ライブラリー楽譜
日本の眠りの精
解説
〈日本の眠りの精〉は、アメリカの作曲家リチャード・ホワイティング(1891-1938)による最初のヒット曲であり、黄金タッグとも称された作詞家レイモンド・イーガン(1890-1952)との共作によって誕生。1920年に女性歌手ノラ・ベイズによってレコード音源化され、その後、アップテンポにアレンジしたポール・ホワイトマン楽団の演奏により一躍有名となりました。

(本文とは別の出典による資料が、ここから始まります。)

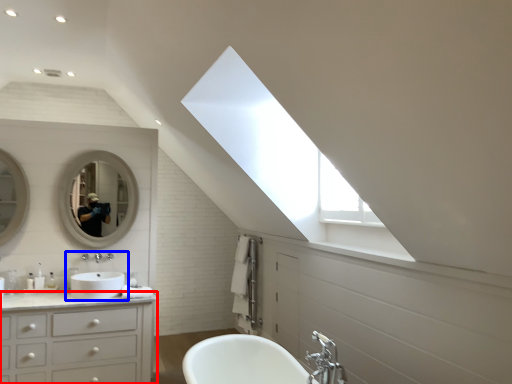
Question: Which object appears closest to the camera in this image, bathroom cabinet (highlighted by a red box) or sink (highlighted by a blue box)?

Choices:
 (A) bathroom cabinet
 (B) sink

Answer: (A)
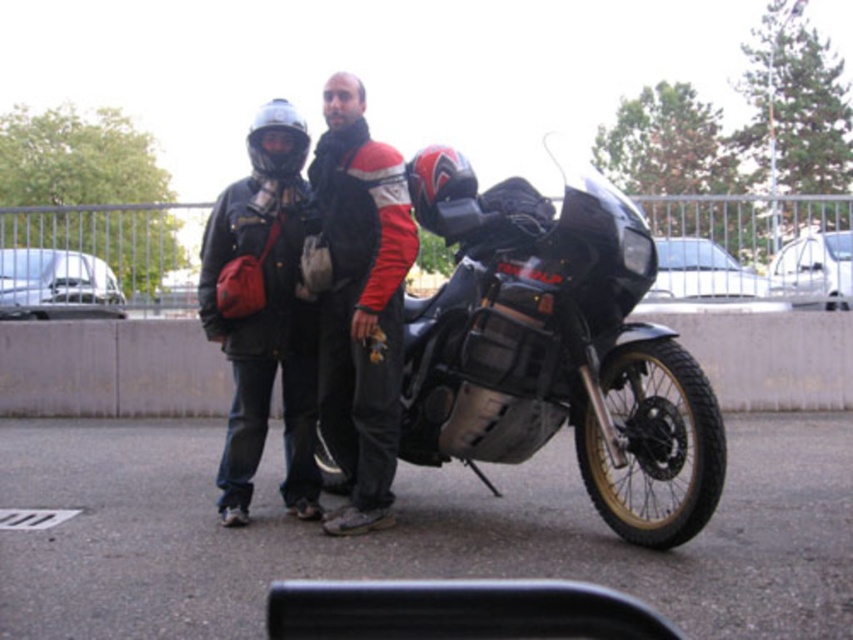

本作品は、様々な音楽家によって録音が手掛けられましたが、とりわけ1935年にはスウィング・ジャズの代表的存在であるベニー・グッドマンのレコードなどもヒットしており、当時のアメリカで「日本」という東方にある異国の地をイメージする代名詞的な存在でもありました。 楽曲は、五度の音階を骨子に据えたヘ短調のエキゾチックなメロディーラインに始まり、続くコーラスは3度の跳躍が軽やかなヘ長調の明るい雰囲気に。そしてその後、再度冒頭に戻るという3部構成で演奏されます。
***歌詞***
1.
ちょっとの間だけ想像を広げて、僕と一緒に行こう。
急いで西の海の向こうにいる人たちの所に行くんだ。
桜の樹の下に隠れて、ここから見える光景を楽しんでごらん。
あそこに日本の女性が赤ん坊を抱えて、子守唄をうたっているよ。
夜風がそよぐと婦人はため息をつくんだ。
〔コーラス〕
ほら、「日本の眠りの精」が現れた。夜露と共にこっそりと。
眠りの精は、ただの年老いた骨董屋。君の古い夢を買い取るんだ。
そして、過ぎ去った日々の様々な悲しみと交換に、君に明日を与え新たな日々が始まる。
夜明けに目覚めると、君はちょっとだけ年をとる。
そうして新しい日を過ごすと、君はちょっとだけ逞しくなるんだ。
さあ、「日本の眠りの精」が現れた。眠りの精が持っている銀を金と交換するんだ。
眠りの精は、ただの年老いた骨董屋。新しい寿命と君の過去を交換しよう。
2.
僕達が訪れたときみたいに、静かにこの扇子の絵の国を去ろう。
そっと歩かないと、歴史ある日本の小さな人々を起こしてしまうよ。
そんなことしたら、あっという間に死の安らぎと心地よい夢が混ざり合うんだ。
聞いてごらん、歌が反響するみたいな「日本の眠りの精」の売り声を、
『ほぼ新品の寿命だよ』って。
〔コーラス〕
ほら、「日本の眠りの精」が現れた。夜露と共にこっそりと。
眠りの精は、ただの年老いた骨董屋。君の古い夢を買い取るんだ。
そして、過ぎ去った日々の様々な悲しみと交換に、君に明日を与え新たな日々が始まる。
夜明けに目覚めると、君はちょっとだけ年をとる。
そうして新しい日を過ごすと、君はちょっとだけ逞しくなるんだ。
さあ、「日本の眠りの精」が現れた。眠りの精が持っている銀を金と交換するんだ。
眠りの精は、ただの年老いた骨董屋。新しい寿命と君の過去を交換しよう。